PASSAGE:
***

Re: [pcre-dev] [Bug 1416] New: UTF-8 lookbehinds match bytes…

Top Page
Delete this message
Author: ph10
Date:  
To: 1416
CC: pcre-dev
Subject: Re: [pcre-dev] [Bug 1416] New: UTF-8 lookbehinds match bytes instead ofcharacters
On Tue, 19 Nov 2013, CJ Dennis wrote:

> I will use some PHP code with Sinhala UTF-8 characters (3 bytes each) to
> illustrate the bug.
>
> <?php
> print(preg_replace('/(?<!ක)/u', '*', 'ක') . "\n"); // Works properly
> print(preg_replace('/(?<!ක)/u', '*', 'ම') . "\n"); // Triggers the bug
> ?>


In my mail reader, and in the message that I saved, those two lines are
identical (apart from the comment). There appear to be no UTF-8
characters.

I'm afraid I am not a PHP user. What exactly are those lines supposed to
match? To me it looks like "in the string '*', find a point where the
previous character is not a space, and then insert a space".

> It appears to check every byte position within the UTF-8 encoded character and
> backtrack until a valid starting byte is found, then check it. If you remove
> the improperly inserted characters the resulting bytes do encode the original
> character correctly.


It should treat UTF-8 characters as character *if PCRE is set into UTF
mode*. I presume that's what /u is trying to do in PHP? At the PCRE
level, it means setting the PCRE_UTF8 option bit.

> Once it has matched the beginning of the string it should then move ahead by a
> character, not by a byte. It is possible this is a PHP bug and not a PCRE bug
> but I have no way of testing PCRE separately.


If you have a standard PCRE install, you should have the pcretest
program. This should show you where PCRE matches, though it does not
have a replace function. In order for any potential bug to be fixed, I
need to be able to reproduce it using pcretest.

I suspect an issue in the interface between PHP and PCRE because PCRE
has been handling UTF-8 for a long time now, and a problem of this kind
has not previously been reported. I am, however, always prepared to be
proved wrong.

Philip

--
Philip Hazel

***

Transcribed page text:
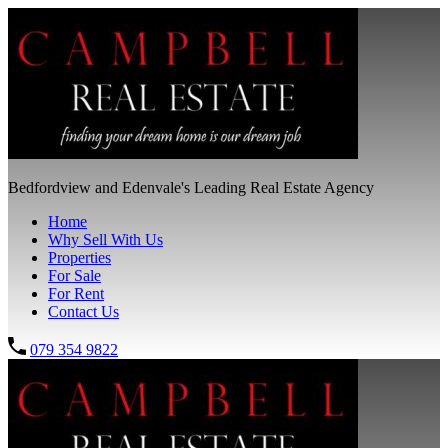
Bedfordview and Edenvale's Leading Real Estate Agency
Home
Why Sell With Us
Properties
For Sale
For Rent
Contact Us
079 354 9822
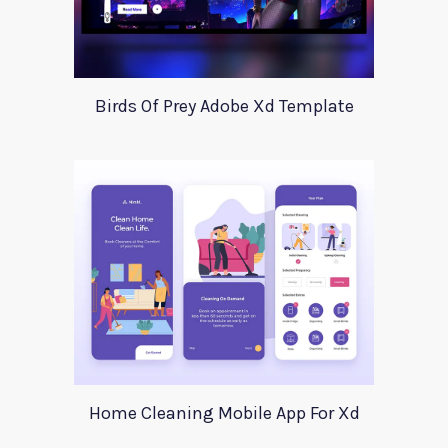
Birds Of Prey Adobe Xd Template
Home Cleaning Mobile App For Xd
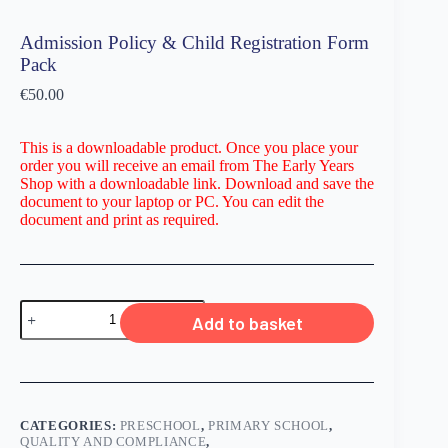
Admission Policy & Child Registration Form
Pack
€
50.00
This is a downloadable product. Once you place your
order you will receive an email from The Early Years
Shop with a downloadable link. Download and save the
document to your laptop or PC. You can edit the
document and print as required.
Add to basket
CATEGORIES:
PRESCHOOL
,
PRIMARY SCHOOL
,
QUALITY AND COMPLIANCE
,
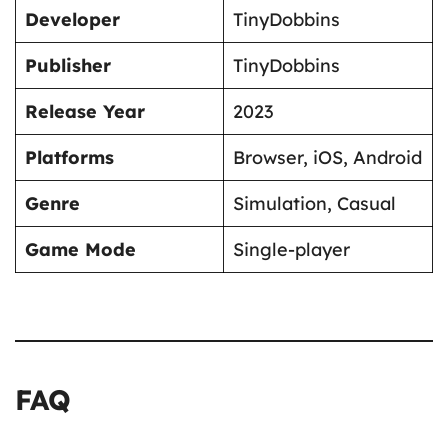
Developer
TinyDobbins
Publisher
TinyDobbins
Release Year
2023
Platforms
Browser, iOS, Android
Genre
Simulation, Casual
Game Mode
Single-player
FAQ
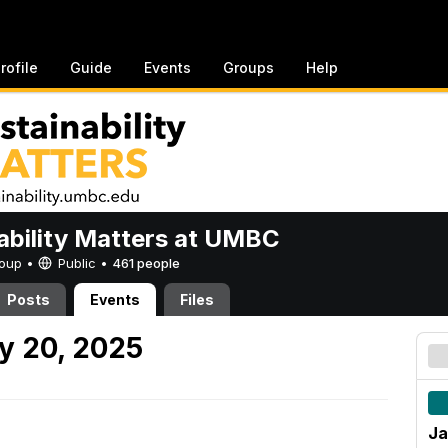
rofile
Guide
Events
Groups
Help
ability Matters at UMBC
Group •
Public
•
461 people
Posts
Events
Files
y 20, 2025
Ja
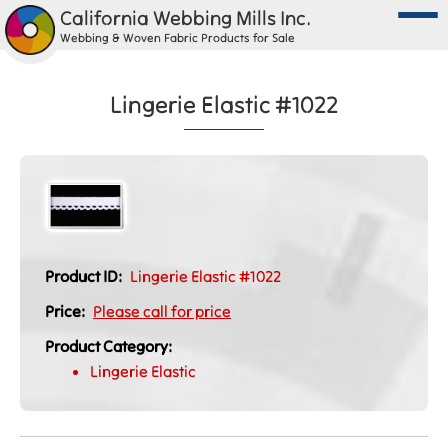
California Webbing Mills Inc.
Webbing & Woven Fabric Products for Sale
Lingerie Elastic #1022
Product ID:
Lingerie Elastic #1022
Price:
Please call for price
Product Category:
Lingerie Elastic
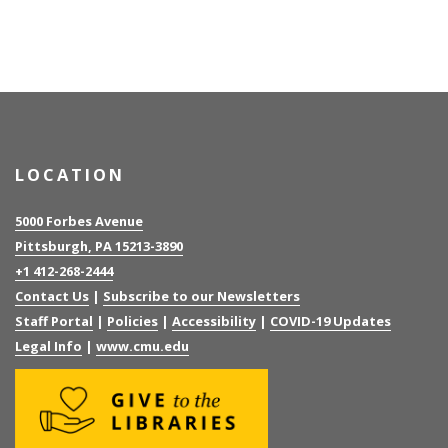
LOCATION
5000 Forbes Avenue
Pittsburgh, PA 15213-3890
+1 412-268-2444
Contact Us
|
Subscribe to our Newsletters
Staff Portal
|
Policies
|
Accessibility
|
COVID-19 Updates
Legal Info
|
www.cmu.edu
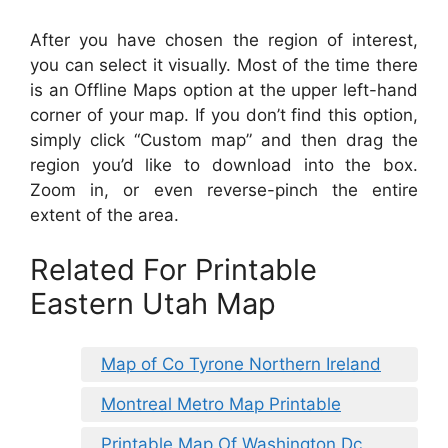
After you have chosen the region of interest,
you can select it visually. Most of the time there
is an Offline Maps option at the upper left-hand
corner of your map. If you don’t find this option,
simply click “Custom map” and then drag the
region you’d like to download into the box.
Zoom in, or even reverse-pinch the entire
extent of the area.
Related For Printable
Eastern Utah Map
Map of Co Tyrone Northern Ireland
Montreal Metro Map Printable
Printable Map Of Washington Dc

***

Condense the paragraph of the reply that begins "If you have a standard PCRE install" into a short bulleted list that keeps its main facts.

- A standard PCRE install should include the pcretest program.
- pcretest shows where PCRE matches, but it has no replace function.
- A potential bug can be fixed only if it can be reproduced with pcretest.